Factors that make the process feel slow


Moving a case through the legal pipeline can be complicated, tedious, and time-consuming, which leads many people to ask the question “What’s taking so long?”





Joe Cargile, an attorney with Whitehurst, Blackburn & Warren in Thomasville, Georgia, hears that question from time to time. “What I want people to know is that it’s normal,” says Cargile. “There are lots of phases in getting a case to trial, from gathering information and documentation, to working through the mediation process, to simply waiting for our turn on the judge’s schedule.”


Although every case is different, there are generally a few chunks of the litigation process that are the most time-consuming.


Discovery

At the beginning of most lawsuits, the discovery phase will begin.

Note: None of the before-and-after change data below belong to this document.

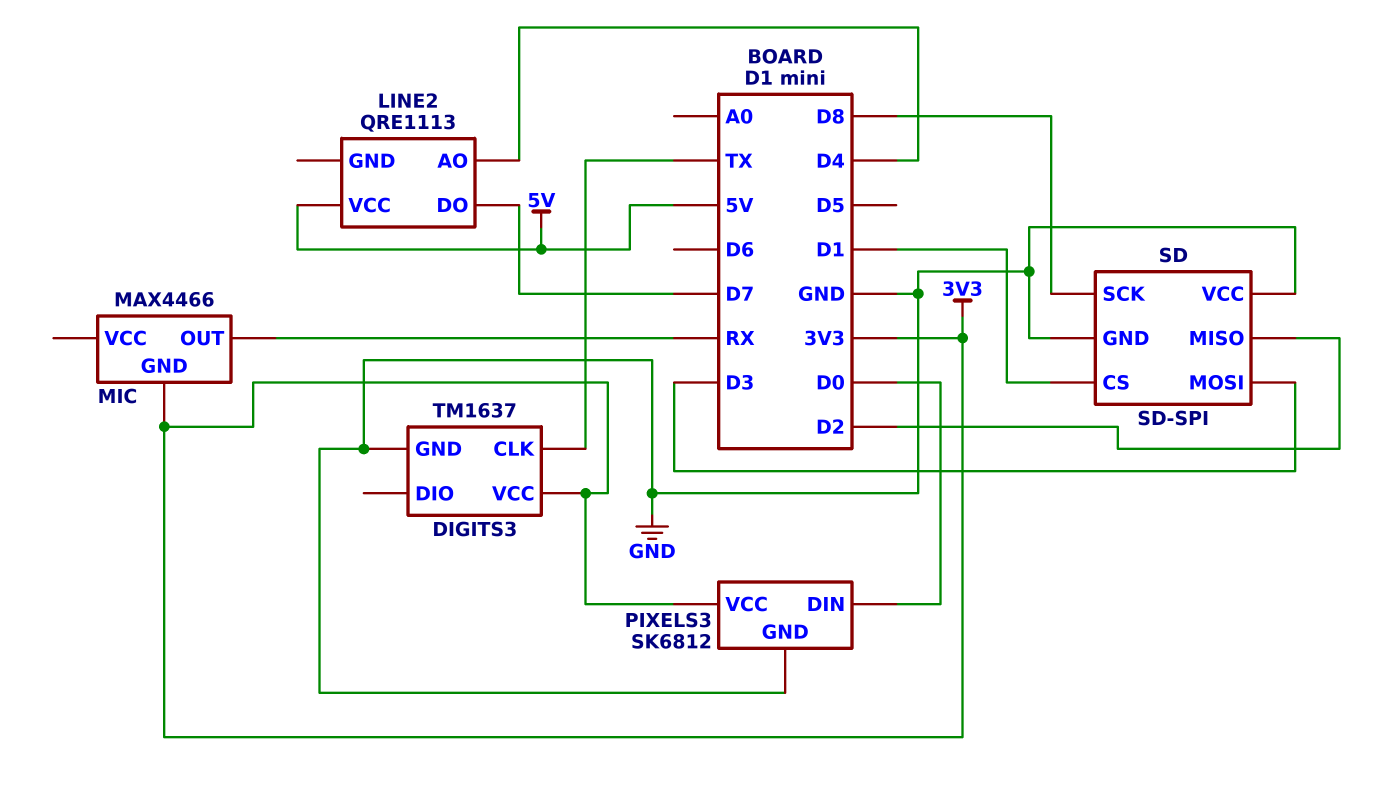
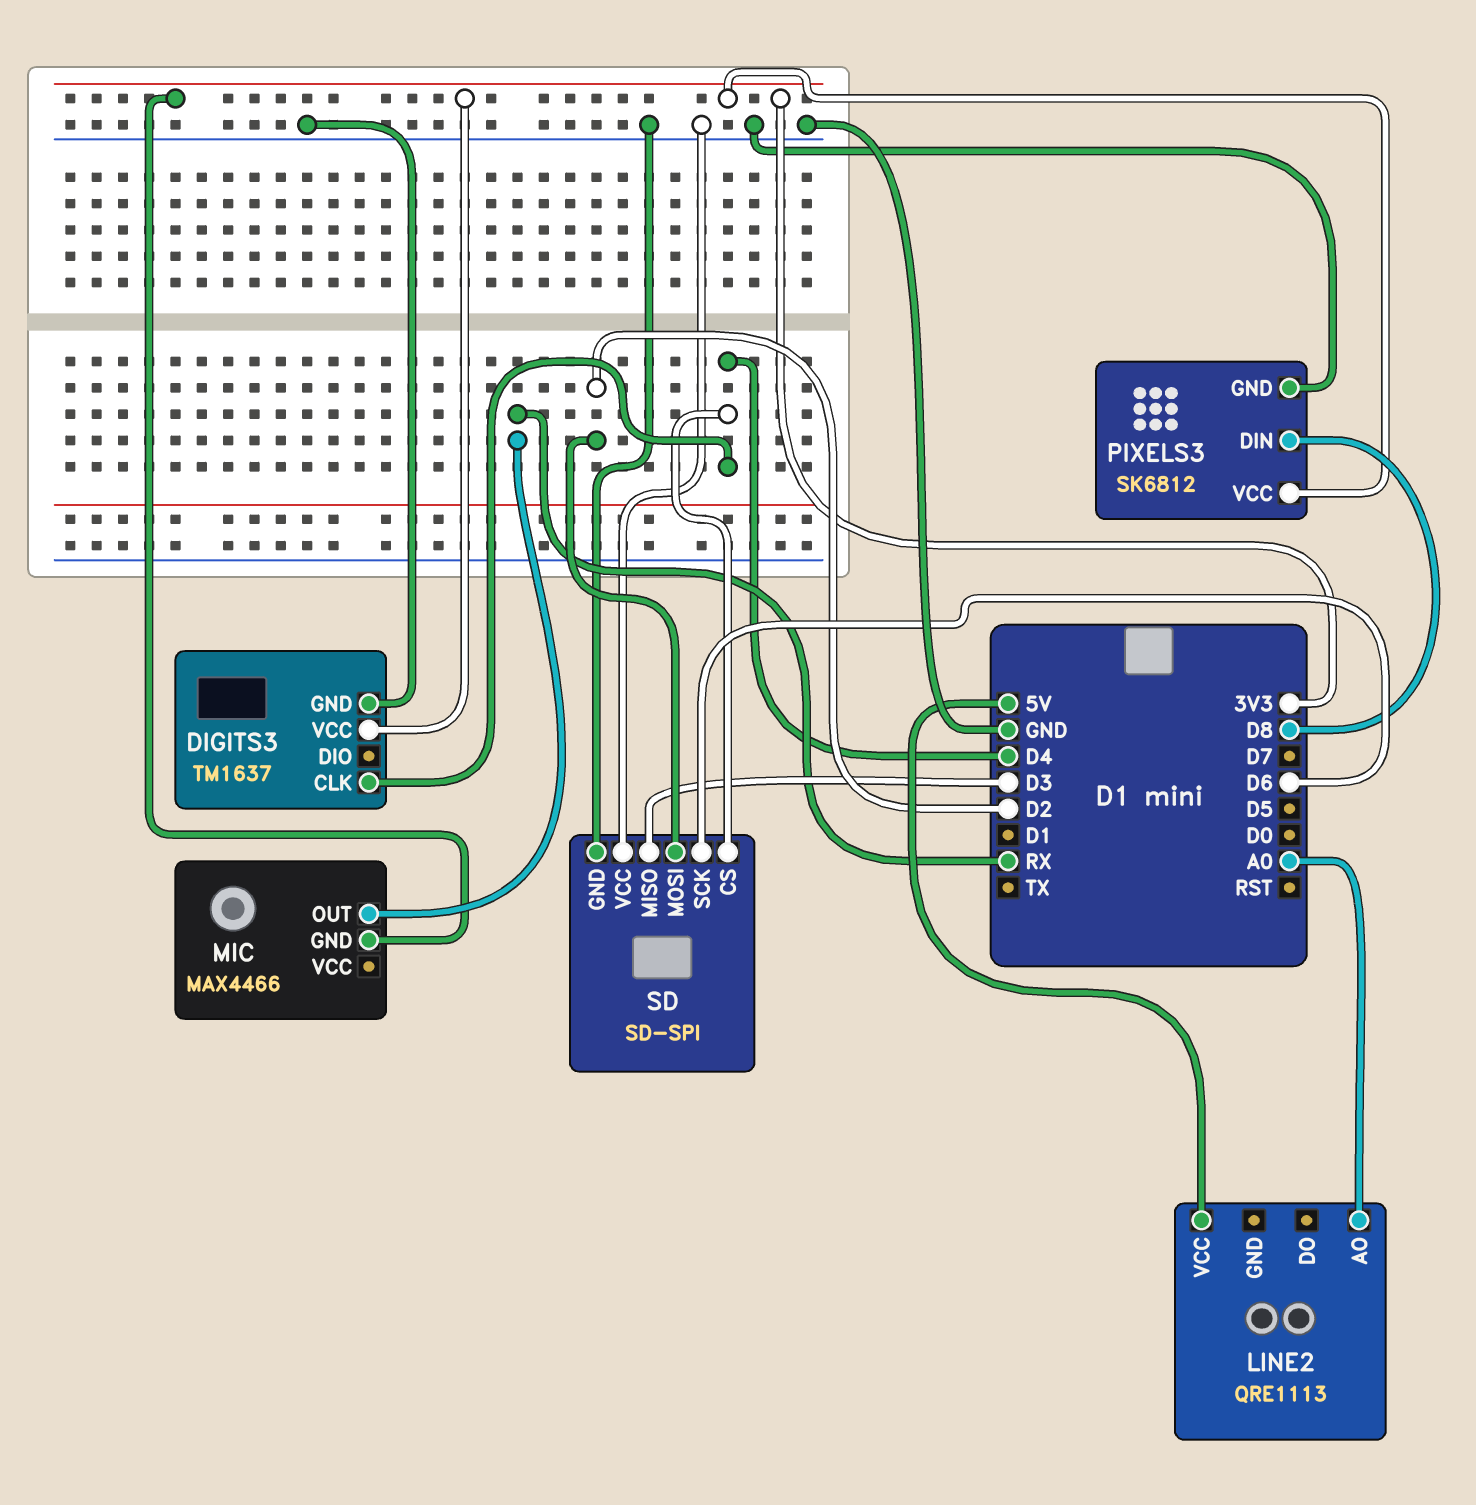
DIGITS3 pin CLK: TX -> D4
LINE2 pin AO: D4 -> A0
LINE2 pin DO: D7 -> none
PIXELS3 pin DIN: D0 -> D8
SD pin CS: D1 -> D4
SD pin MISO: D2 -> D3
SD pin MOSI: D3 -> D2
SD pin SCK: D8 -> D6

Discovery is a crucial part of litigation where the parties have the opportunity to exchange information about witnesses and evidence they may use at trial. It can indeed be long but practicing diligence in this phase of a lawsuit prepares you for the best-case scenario ahead. You can obtain, among other things, statements from the opposing party that will help you analyze your own case and prepare to attack theirs.


Six months of discovery is mandatory. Occasionally, discovery disputes can extend this phase out even longer. Still, spending the necessary time in this portion of your case means that you will be best prepared to deal with any hang-ups you might face down the road.


Mediation

Another phase in the legal process which may prolong the lawsuit’s timeline is mediation. Many judges require a neutral third-party to host mediation with the goal of resolving the parties disputes outside of court, or at the very least, getting both parties on the same page in order to move forward. This can happen in face-to-face meetings or via teleconference if both parties agree. Social distancing and other pandemic-related restrictions have postponed mediation efforts in cases where one or both parties demand in-person services.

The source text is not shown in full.